Even long after the sun had gone over the horizon and was no longer shining brilliant gold on these majestic peaks, these mountains remained as white as ever. The glow of orange and red and pink behind these mountains was also stunning…I then descended for the next 45 minutes using the moon glow to find my way back down. It was freezing. Every other person had his/her headlamp out, but I’ve done enough night hiking in my life to see and know the path…

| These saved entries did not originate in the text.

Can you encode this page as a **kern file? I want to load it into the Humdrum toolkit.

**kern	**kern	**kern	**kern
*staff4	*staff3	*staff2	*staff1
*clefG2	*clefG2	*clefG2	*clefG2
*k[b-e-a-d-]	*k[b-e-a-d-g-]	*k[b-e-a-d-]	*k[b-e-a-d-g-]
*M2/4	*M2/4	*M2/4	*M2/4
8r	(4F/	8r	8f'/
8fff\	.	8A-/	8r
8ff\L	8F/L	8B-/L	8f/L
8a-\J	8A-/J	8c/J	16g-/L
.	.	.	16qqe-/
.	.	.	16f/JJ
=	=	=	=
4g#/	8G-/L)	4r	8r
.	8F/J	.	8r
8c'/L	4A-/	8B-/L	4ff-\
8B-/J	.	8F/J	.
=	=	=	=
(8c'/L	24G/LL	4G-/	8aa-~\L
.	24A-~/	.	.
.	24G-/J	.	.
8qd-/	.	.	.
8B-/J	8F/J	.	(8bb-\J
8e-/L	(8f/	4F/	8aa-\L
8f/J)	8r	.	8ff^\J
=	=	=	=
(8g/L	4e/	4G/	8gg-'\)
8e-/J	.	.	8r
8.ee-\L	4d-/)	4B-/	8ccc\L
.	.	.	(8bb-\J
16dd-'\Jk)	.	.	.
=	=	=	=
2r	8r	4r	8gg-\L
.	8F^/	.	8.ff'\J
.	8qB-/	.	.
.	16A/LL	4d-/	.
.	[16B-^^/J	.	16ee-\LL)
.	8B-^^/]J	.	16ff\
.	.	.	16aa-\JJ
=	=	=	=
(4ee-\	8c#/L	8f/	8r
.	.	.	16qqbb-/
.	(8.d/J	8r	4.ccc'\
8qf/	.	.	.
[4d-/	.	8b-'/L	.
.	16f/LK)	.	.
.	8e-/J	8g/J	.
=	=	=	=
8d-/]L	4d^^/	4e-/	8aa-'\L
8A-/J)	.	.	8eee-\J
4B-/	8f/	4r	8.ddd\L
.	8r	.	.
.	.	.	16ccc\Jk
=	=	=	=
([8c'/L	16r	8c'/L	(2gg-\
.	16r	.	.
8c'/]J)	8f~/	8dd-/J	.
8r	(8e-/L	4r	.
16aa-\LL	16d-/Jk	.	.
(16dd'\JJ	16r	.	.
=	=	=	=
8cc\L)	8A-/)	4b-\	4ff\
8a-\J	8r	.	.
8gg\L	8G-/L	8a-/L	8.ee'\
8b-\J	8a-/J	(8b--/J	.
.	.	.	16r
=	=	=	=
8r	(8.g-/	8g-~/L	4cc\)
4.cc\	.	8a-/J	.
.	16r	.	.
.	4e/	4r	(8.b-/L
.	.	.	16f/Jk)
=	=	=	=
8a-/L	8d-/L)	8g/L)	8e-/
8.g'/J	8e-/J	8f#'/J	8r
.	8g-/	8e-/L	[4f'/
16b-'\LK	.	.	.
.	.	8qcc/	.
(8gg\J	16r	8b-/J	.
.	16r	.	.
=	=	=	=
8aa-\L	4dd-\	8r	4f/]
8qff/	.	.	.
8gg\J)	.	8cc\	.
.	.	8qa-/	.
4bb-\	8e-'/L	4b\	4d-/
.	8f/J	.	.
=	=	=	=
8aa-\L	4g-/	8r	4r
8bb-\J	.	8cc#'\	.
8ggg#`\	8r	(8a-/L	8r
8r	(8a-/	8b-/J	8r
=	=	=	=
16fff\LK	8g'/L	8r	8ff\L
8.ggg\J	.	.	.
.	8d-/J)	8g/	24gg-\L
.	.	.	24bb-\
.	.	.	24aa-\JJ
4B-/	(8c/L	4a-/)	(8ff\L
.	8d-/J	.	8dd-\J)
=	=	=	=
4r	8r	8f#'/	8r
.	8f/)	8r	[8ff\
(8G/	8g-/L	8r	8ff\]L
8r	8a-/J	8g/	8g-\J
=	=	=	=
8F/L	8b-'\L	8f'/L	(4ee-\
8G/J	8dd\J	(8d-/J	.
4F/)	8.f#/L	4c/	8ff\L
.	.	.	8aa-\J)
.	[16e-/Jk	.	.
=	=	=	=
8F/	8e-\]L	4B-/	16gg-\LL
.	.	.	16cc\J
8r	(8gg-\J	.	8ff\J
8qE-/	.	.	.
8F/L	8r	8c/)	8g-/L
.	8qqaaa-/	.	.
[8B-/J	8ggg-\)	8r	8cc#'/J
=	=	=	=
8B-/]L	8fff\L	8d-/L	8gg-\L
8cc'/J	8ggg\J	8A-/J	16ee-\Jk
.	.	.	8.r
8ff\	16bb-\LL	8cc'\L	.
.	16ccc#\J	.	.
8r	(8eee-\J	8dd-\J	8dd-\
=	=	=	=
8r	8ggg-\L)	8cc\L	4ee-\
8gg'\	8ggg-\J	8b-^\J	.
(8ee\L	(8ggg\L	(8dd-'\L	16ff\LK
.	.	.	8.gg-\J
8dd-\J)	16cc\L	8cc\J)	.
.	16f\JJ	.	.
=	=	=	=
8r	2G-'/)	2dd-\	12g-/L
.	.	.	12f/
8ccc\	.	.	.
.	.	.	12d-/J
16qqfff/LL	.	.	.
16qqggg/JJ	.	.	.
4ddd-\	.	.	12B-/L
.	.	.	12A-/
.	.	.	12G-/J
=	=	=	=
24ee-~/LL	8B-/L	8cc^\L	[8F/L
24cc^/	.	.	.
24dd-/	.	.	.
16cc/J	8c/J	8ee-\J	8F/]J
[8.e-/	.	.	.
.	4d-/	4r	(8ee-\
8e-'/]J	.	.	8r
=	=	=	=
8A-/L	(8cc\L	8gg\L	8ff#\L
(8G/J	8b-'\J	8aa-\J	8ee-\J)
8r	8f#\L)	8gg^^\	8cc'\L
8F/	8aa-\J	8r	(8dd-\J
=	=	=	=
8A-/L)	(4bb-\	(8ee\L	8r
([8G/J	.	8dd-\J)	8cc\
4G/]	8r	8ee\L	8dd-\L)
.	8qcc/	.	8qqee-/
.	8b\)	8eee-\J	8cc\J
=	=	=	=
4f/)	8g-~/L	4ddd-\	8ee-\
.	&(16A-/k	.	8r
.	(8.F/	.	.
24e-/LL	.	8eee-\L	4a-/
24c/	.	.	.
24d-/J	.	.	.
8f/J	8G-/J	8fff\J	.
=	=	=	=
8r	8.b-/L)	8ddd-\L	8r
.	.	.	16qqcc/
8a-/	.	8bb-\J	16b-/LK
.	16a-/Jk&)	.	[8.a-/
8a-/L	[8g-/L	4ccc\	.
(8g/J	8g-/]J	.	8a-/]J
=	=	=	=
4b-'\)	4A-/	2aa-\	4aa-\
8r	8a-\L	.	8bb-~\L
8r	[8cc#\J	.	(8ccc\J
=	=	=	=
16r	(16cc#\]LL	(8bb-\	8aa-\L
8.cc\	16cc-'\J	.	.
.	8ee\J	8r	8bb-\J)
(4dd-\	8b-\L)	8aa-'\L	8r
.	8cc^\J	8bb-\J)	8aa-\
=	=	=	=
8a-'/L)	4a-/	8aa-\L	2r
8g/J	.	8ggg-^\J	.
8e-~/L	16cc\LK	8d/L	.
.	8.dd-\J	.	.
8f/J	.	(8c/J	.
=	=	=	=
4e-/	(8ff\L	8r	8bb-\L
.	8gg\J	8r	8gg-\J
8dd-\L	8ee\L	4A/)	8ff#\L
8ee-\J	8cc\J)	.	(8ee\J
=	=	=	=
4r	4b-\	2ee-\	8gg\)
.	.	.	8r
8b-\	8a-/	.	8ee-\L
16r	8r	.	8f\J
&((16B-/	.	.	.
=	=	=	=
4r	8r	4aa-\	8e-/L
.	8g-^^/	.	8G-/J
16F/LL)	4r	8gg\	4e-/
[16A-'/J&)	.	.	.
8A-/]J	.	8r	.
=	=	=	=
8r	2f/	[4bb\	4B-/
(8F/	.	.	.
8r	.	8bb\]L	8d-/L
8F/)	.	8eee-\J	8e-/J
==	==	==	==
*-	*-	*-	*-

Today, I am hiking all the way to Dzongla, which is supposed to be the most beautiful mountain town in Sagarmatha. I’m still batting a lump in my throat (due to a combination of cold and exhaustion), so I may spend an additional night there in order to recharge my batteries for the very challenging Cho La Pass…
So, I’ve arrived in Dzongla with a rather nasty throat cold. While hiking, the wind has, at times, been ferocious and, while sleeping, the air temperature has been averaging 5-10 degrees F. In the morning, I always find my window frozen with ice crystals due to the moisture coming from my exhalation. It is so cold in the lodges that the bathrooms are always frozen over with urine and faeces, presenting a not-so-appetizing trip to the loo. How people are able to avoid water-borne illnesses is beyond me. Mix in the Khumbu dust or cow dung smoke that you are constantly breathing in, and you have the perfect recipe to get sick. Tea houses are generally filled with a cacophony of coughs, of which I am now a contributor…
Walking from Gorakshep to Lobuche, I was really moving quickly. Unfortunately, due to my cold, the second portion of the hike to Dzongla really wore me down. I was very, very tired and struggled to put one foot in front of the other…my throat is completely swollen, which restricts my breathing – not a great attribute to have at 16,000 feet. My nose has constantly been running and it is very apparent that I must take a ‘zero’ day tomorrow so that I can rest. I need to be very fit to make it up and over Cho La Pass, so I’ll have to make a decision on my fitness tomorrow night.
My eyes keep crying…my throat still hurts, and I have fluid constantly dripping from my nose. I’ve already gone through two rolls of toilet paper and that’s just from blowing my nose 🙂 Last night, my throat and lungs were so constricted that I could barely breathe in the thin air. Hopefully, tonight will be more bearable…
For all of these reasons, I have decided to throw in the towel and descend to Namche tomorrow.’